What is needed »
Repeat, word for word, each of the records shown below, without their pictures.

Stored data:
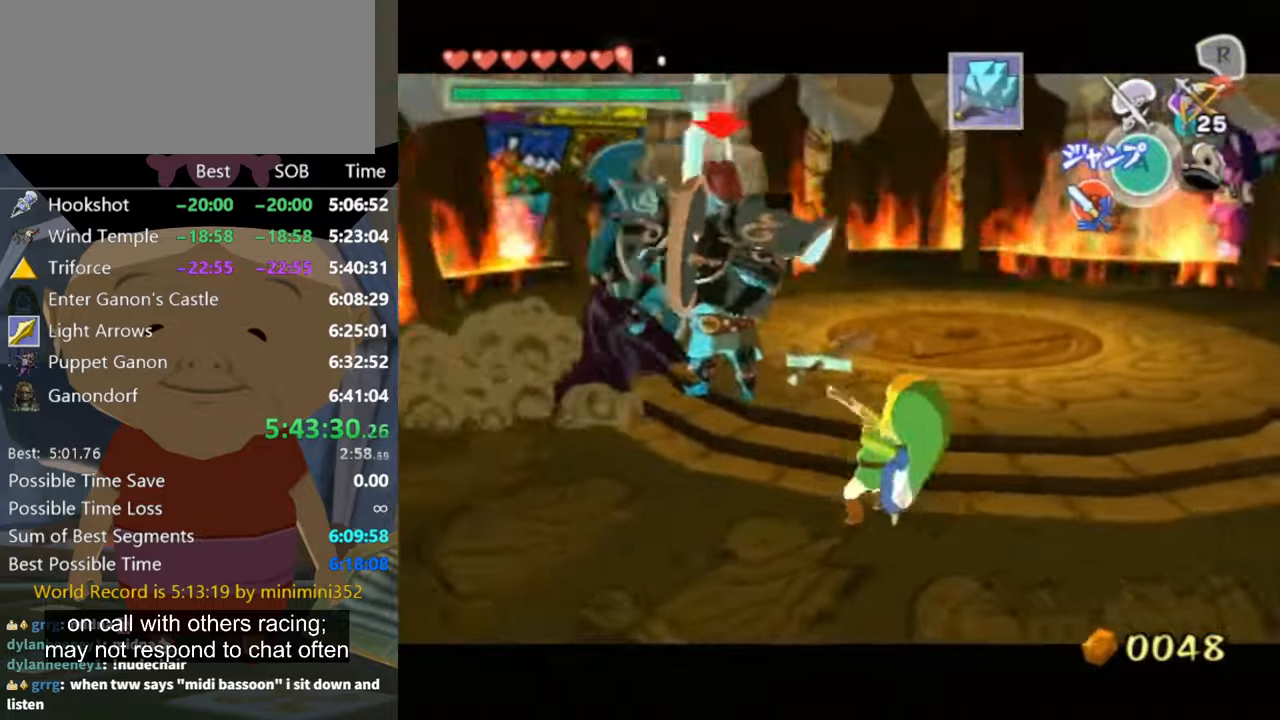
{"buttons": ["L1"], "left_stick": "center", "right_stick": "center", "events": [[266, "left_stick", "center"], [300, "Z", "up"]]}
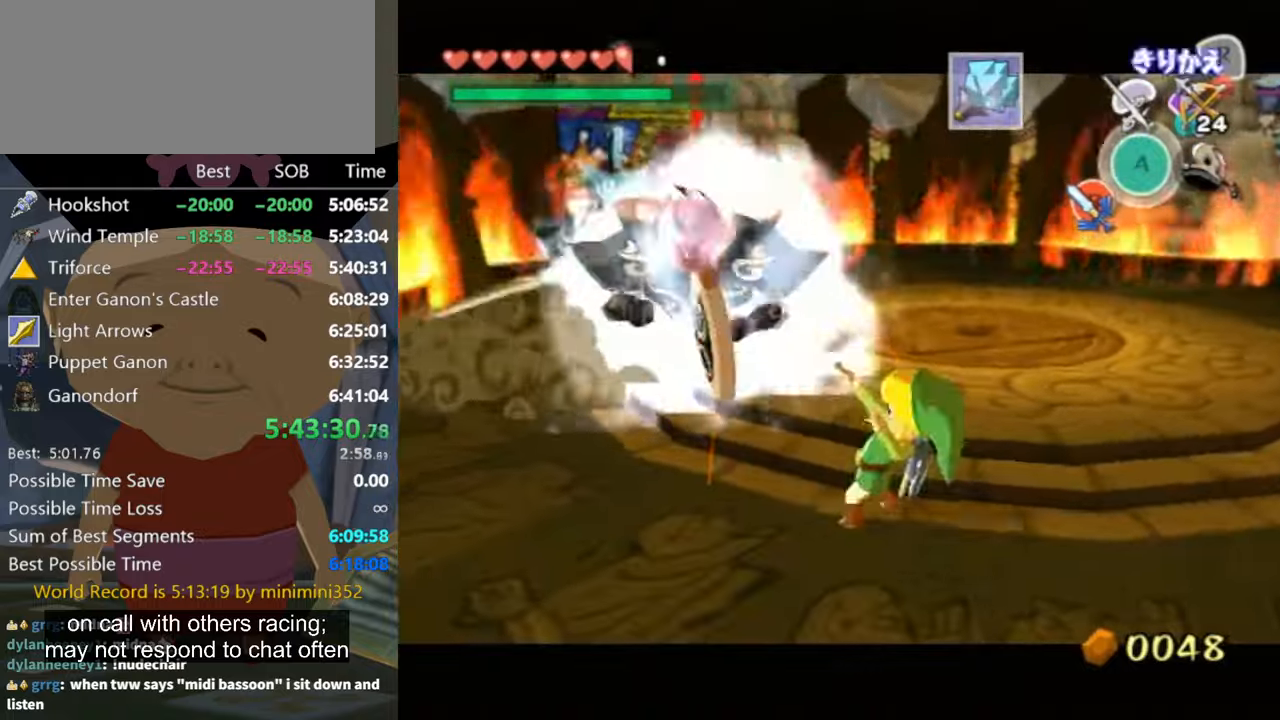
{"buttons": ["L1"], "left_stick": "up-left", "right_stick": "center", "events": [[66, "left_stick", "left"], [100, "A", "down"], [166, "A", "up"], [166, "X", "down"], [233, "X", "up"], [300, "X", "down"], [333, "X", "up"], [333, "left_stick", "up-left"], [400, "X", "down"], [466, "X", "up"]]}
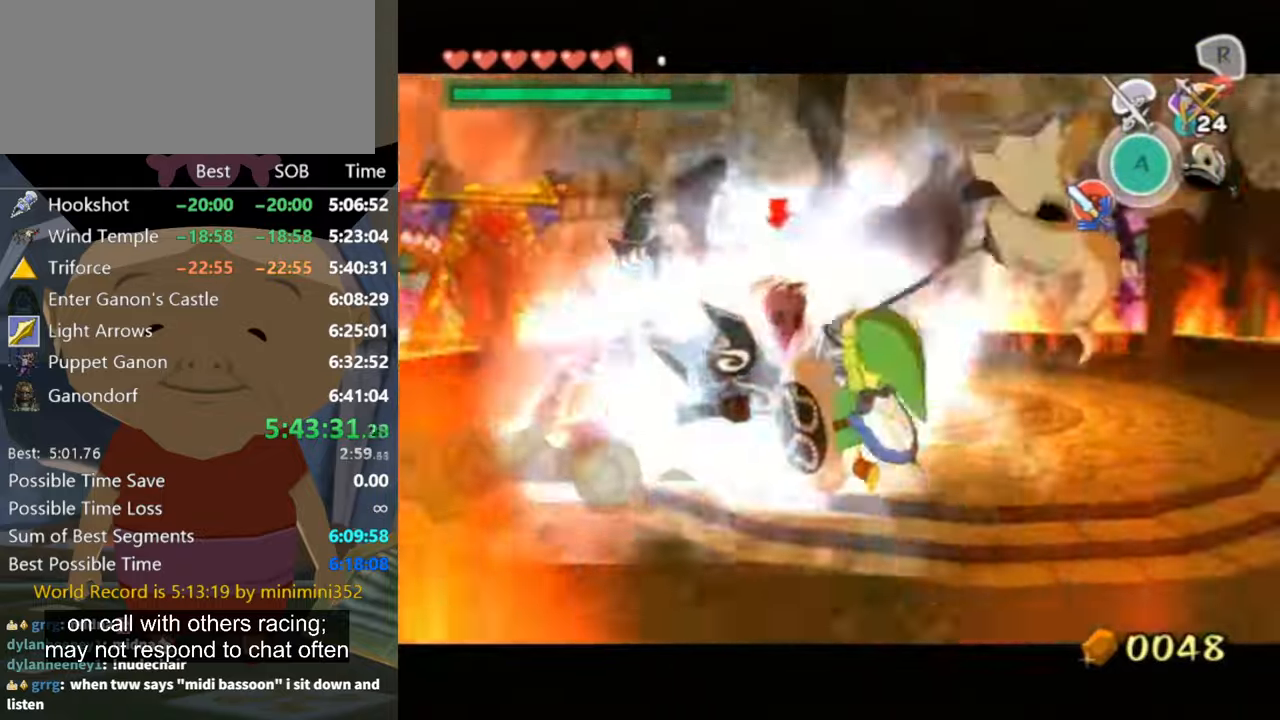
{"buttons": ["L1"], "left_stick": "center", "right_stick": "center", "events": [[33, "X", "down"], [33, "left_stick", "up"], [100, "X", "up"], [266, "left_stick", "center"]]}
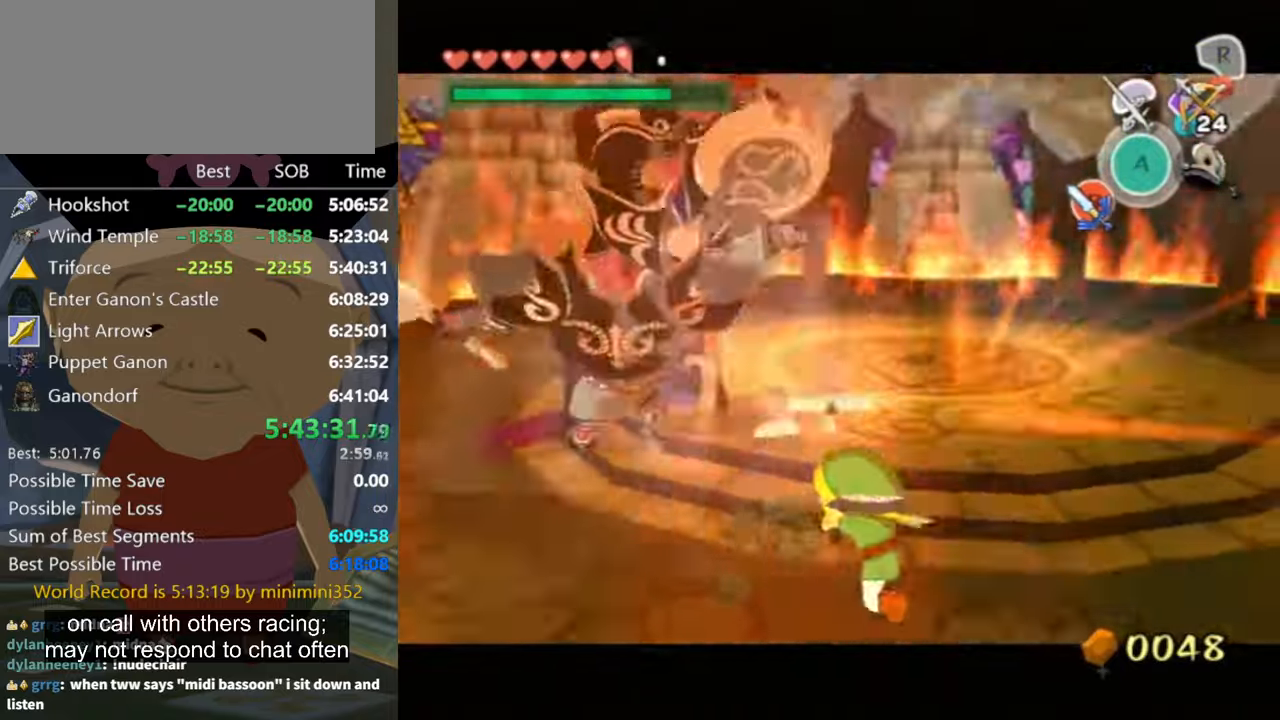
{"buttons": [], "left_stick": "right", "right_stick": "center", "events": [[33, "L1", "up"], [66, "left_stick", "down-right"], [466, "left_stick", "right"]]}
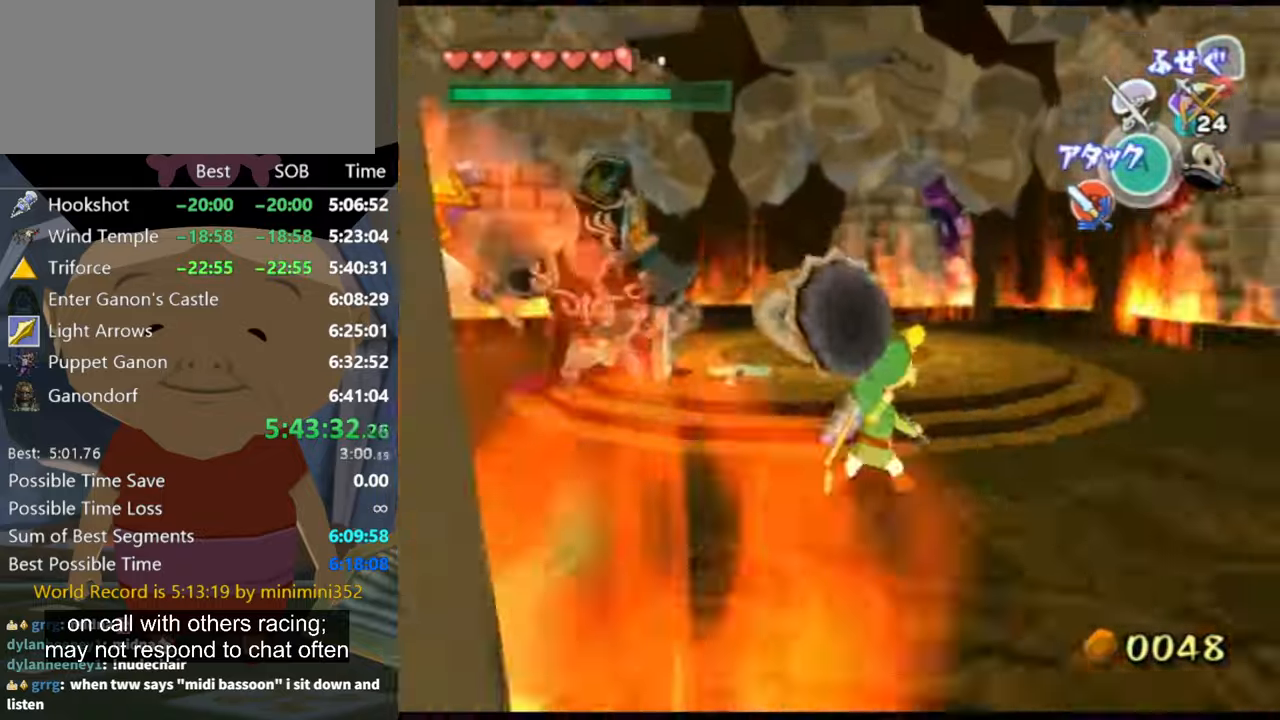
{"buttons": ["B"], "left_stick": "up-right", "right_stick": "center", "events": [[66, "left_stick", "up-right"], [66, "right_stick", "down-right"], [333, "right_stick", "center"], [466, "B", "down"]]}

Your response »
{"buttons": ["L1"], "left_stick": "center", "right_stick": "center", "events": [[266, "left_stick", "center"], [300, "Z", "up"]]}
{"buttons": ["L1"], "left_stick": "up-left", "right_stick": "center", "events": [[66, "left_stick", "left"], [100, "A", "down"], [166, "A", "up"], [166, "X", "down"], [233, "X", "up"], [300, "X", "down"], [333, "X", "up"], [333, "left_stick", "up-left"], [400, "X", "down"], [466, "X", "up"]]}
{"buttons": ["L1"], "left_stick": "center", "right_stick": "center", "events": [[33, "X", "down"], [33, "left_stick", "up"], [100, "X", "up"], [266, "left_stick", "center"]]}
{"buttons": [], "left_stick": "right", "right_stick": "center", "events": [[33, "L1", "up"], [66, "left_stick", "down-right"], [466, "left_stick", "right"]]}
{"buttons": ["B"], "left_stick": "up-right", "right_stick": "center", "events": [[66, "left_stick", "up-right"], [66, "right_stick", "down-right"], [333, "right_stick", "center"], [466, "B", "down"]]}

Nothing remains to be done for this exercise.